With Axe and other characters you’ve created, you also explore the notion that some people tend to overlook faults of billionaires simply because they are so rich.

Levien: We were fascinated by what made charismatic billionaires, and made them such magnetic figures with such large groups of people, for whom their success was a stand-in for all kinds of other good qualities in peoples’ minds. We were fascinated by why we are drawn to them. This was something we were interested in long before Donald Trump was a candidate, but now the show does take on a slightly different resonance.

 

Brian, your father is a famous producer himself while you had a career as producer and promoter before going into script-writing. Is there a bit of you in these portraits?

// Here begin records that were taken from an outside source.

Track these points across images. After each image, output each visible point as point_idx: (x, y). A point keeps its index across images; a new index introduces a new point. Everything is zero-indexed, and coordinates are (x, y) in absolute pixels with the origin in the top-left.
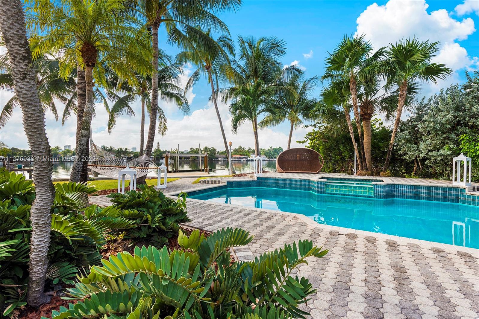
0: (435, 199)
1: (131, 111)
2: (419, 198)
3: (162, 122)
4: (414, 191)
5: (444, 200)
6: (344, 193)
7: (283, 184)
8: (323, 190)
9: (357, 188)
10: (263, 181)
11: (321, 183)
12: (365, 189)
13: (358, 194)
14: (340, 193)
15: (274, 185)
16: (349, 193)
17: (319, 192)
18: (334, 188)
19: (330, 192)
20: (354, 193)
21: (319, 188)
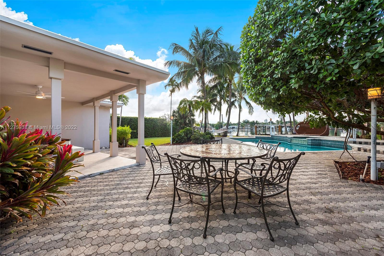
0: (338, 147)
1: (235, 106)
2: (331, 147)
3: (251, 109)
4: (329, 143)
6: (298, 143)
7: (280, 139)
8: (290, 141)
9: (303, 141)
10: (274, 137)
11: (289, 138)
12: (305, 141)
13: (302, 143)
14: (296, 143)
15: (278, 139)
16: (299, 143)
17: (289, 142)
18: (295, 141)
19: (293, 142)
20: (301, 143)
21: (289, 140)
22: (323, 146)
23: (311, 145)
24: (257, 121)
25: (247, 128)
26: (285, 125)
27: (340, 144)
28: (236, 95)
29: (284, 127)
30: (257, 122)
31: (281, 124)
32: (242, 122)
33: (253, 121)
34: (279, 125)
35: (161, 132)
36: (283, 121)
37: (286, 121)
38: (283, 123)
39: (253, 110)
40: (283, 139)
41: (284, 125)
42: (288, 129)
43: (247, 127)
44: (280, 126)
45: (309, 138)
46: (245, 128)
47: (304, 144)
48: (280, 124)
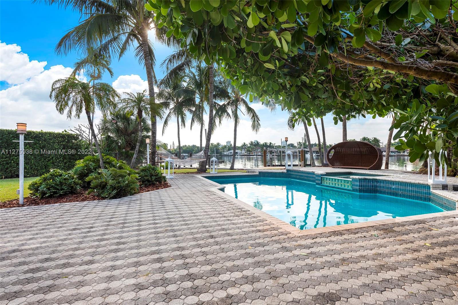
0: (410, 197)
1: (228, 114)
2: (396, 195)
3: (256, 121)
4: (393, 187)
5: (418, 198)
6: (334, 185)
7: (302, 176)
8: (320, 182)
9: (343, 181)
10: (291, 173)
11: (318, 175)
12: (348, 183)
13: (343, 187)
14: (331, 185)
15: (298, 177)
16: (337, 186)
17: (317, 184)
18: (328, 182)
19: (325, 184)
20: (340, 186)
21: (317, 180)
22: (381, 192)
23: (360, 191)
24: (270, 143)
25: (255, 154)
26: (311, 149)
27: (414, 189)
28: (230, 94)
29: (309, 152)
30: (272, 145)
31: (305, 148)
32: (248, 144)
33: (266, 143)
34: (300, 150)
35: (65, 163)
36: (307, 144)
37: (311, 143)
38: (307, 146)
39: (259, 123)
40: (307, 177)
41: (308, 150)
42: (314, 155)
43: (257, 152)
44: (302, 151)
45: (354, 177)
46: (254, 154)
47: (346, 188)
48: (302, 147)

Koppelman: My father is an incredibly good person, and generous. But we did watch his interactions in the record business, or we’d watch the promotion men come in and how they’d convince some guy in radio to play a record. Afterward, we’d imitate them for weeks.

 

Where’d you both go to high school?

Levien: Great Neck North.

Koppelman: Friends Academy [in Locust Valley].

 

How did you both meet?

Levien: We met on a Musiker Teen Tour [also known as Musiker Discovery Programs for teens, based in Roslyn] in 10th grade, where we flew out West and went to national parks and things like that. We met on the airplane, then rode this bus all up and down the American West [and] we’ve been like brothers ever since.

 

Most writers are solo acts, but you both are an obvious exception — a writing team that now goes back decades. How does that work? Do you complete each others’ sentences?

Levien: We do complete each others’ sentences. We both have written individually — Brian wrote a screenplay for one of our movies, and I’ve written a bunch of books — but, especially on TV, and in ‘Billions,’ where you have a roomful of writers, collaboration is important. . . . More often than not, if we write a script, we first divvy up the scenes, then write them separately and put them together after we’re done. You couldn’t tell them apart, or that two different writers had written them either.